By average rate $$R$$, I mean I want an answer with units $$[R]=\frac{\text{supernovas}}{\text{length}^3 \cdot \text{time}}$$. That is to say, if I consider a huge volume $$V$$ and a long timeframe $$T$$, I would expect to see $$N = R \cdot V \cdot T$$ supernovas occur, where $$R$$ is the average rate that I'm asking about.

By the way, I'm sure the answer could be incredibly nuanced since the rate probably changes over time / space. But I don't care about those pedantic details. I just want a simple rough average answer based on what we currently observe.

• Not a pedantic detail at all whether you want to average over a "huge volume" within a galaxy, or a "huge volume" over cosmological distances.
– rfl
Nov 16, 2022 at 6:47
• @rfl fair point.
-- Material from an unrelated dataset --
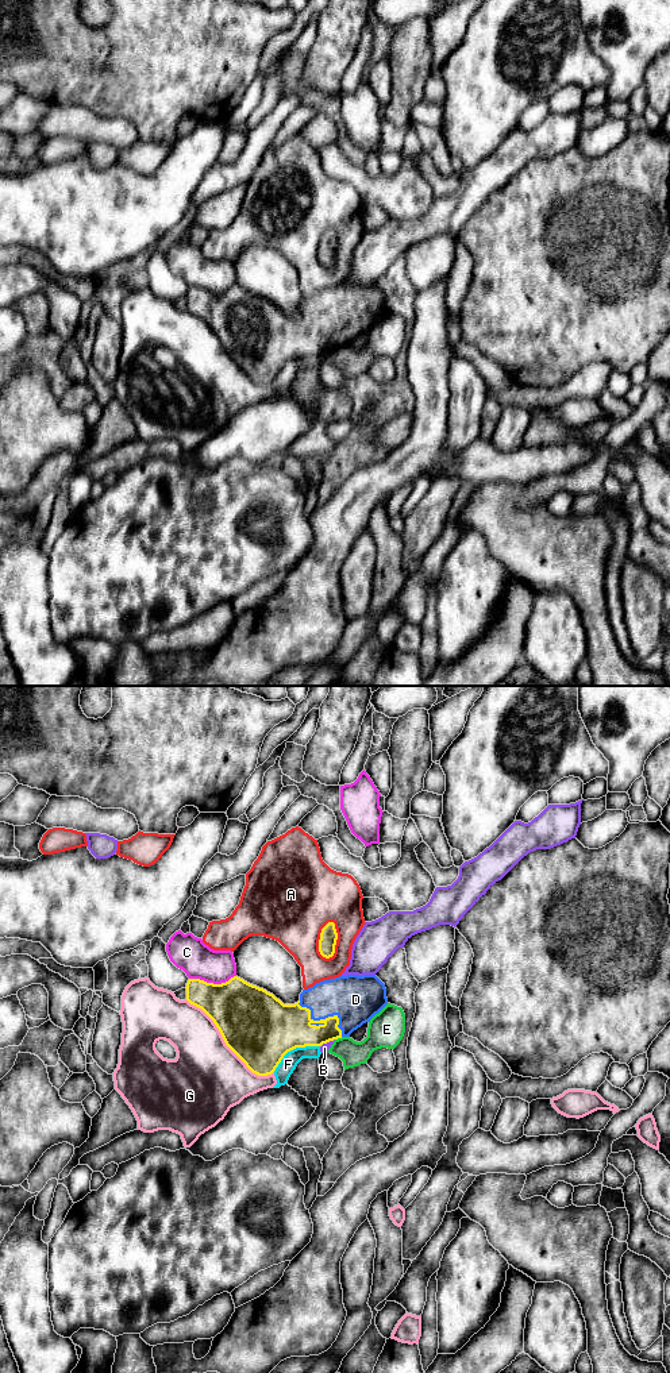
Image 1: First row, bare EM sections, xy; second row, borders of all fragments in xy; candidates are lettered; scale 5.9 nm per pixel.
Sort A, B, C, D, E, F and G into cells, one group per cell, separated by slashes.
A / B / C / D / E / F / G

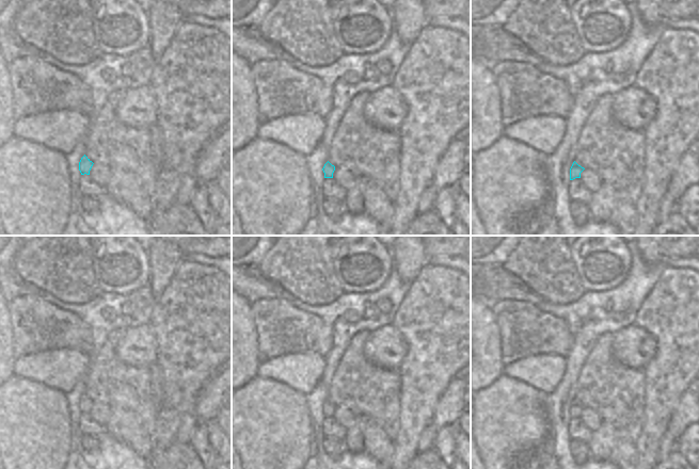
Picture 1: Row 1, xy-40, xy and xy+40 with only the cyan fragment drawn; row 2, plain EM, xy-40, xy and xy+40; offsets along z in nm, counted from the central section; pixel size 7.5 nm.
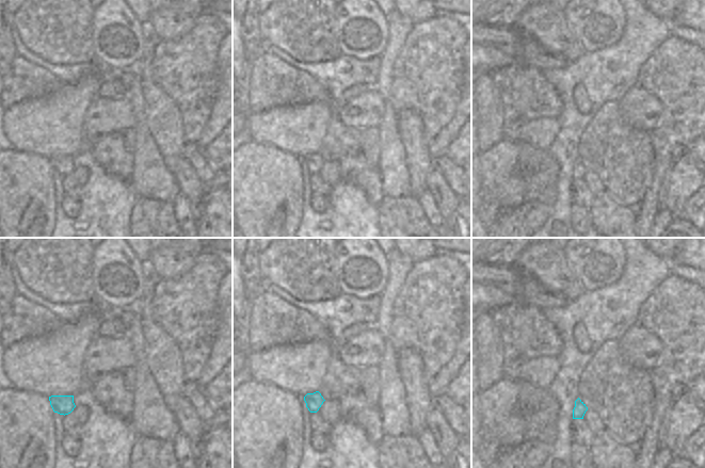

My original intent was the latter (on the scale of the observable universe), But I'll take whatever answer I can get. Nov 16, 2022 at 7:11

To an order of magnitude:

There is 1 core collapse supernova per century in a galaxy like the Milky Way and about 1 big galaxy like the Milky Way per 100 Mpc$$^3$$.

This gives your supernova rate as $$10^{-4}$$ yr$$^{-1}$$ Mpc$$^{-3}$$.

The addition of type Ia supernovae might increase the figure by 50%.

These would be figures for the local universe (say, within a billion light years). The number density would be of order 100 times higher 5-10 billion years ago (at redshifts of $$z>1$$) because the star formation rate and hence core collapse supernova rate in the comoving volume was $$\sim 10$$ times higher and the comoving volume was $$\sim 10$$ times smaller.

These numbers check out well against more accurate calculations and measurements in Horiuchi et al. (2009). The plot below, taken from that paper, shows measurements of the core-collapse supernova rate (note this is expressed as a co-moving density - i.e., the expansion of space as $$z$$ decreases has been removed) over cosmic time (recorded as distance when $$z$$ is small). The lower plot shows the ratio of type Ia supernovae to core-collapse supernovae. The solid lines show a prediction (and uncertainty) based on the measured star formation rate density as a function of redshift.

Depends on what you mean with "huge volume", depends on whether you count all supernovas or just e.g. core-collapse ones, and depends on whether you are wondering today or five billion years ago. But since you are only looking for ballpark numbers... :)

In our Milky Way galaxy, the expected rate of supernova explosions is approximately two per century.

For the rate across the universe, you can find a discussion of the total supernova history of the universe in the context of the neutrinos we may observe from that in the paper by John Beacom. He assembled this plot for his talk at TAUP 2011:

This gives you the ballpark numbers you were looking for. Note that this takes into account that billions of years ago, the star formation and death rate was much higher than today, which is why the numbers are a bit different than what you would expect from a naive integral.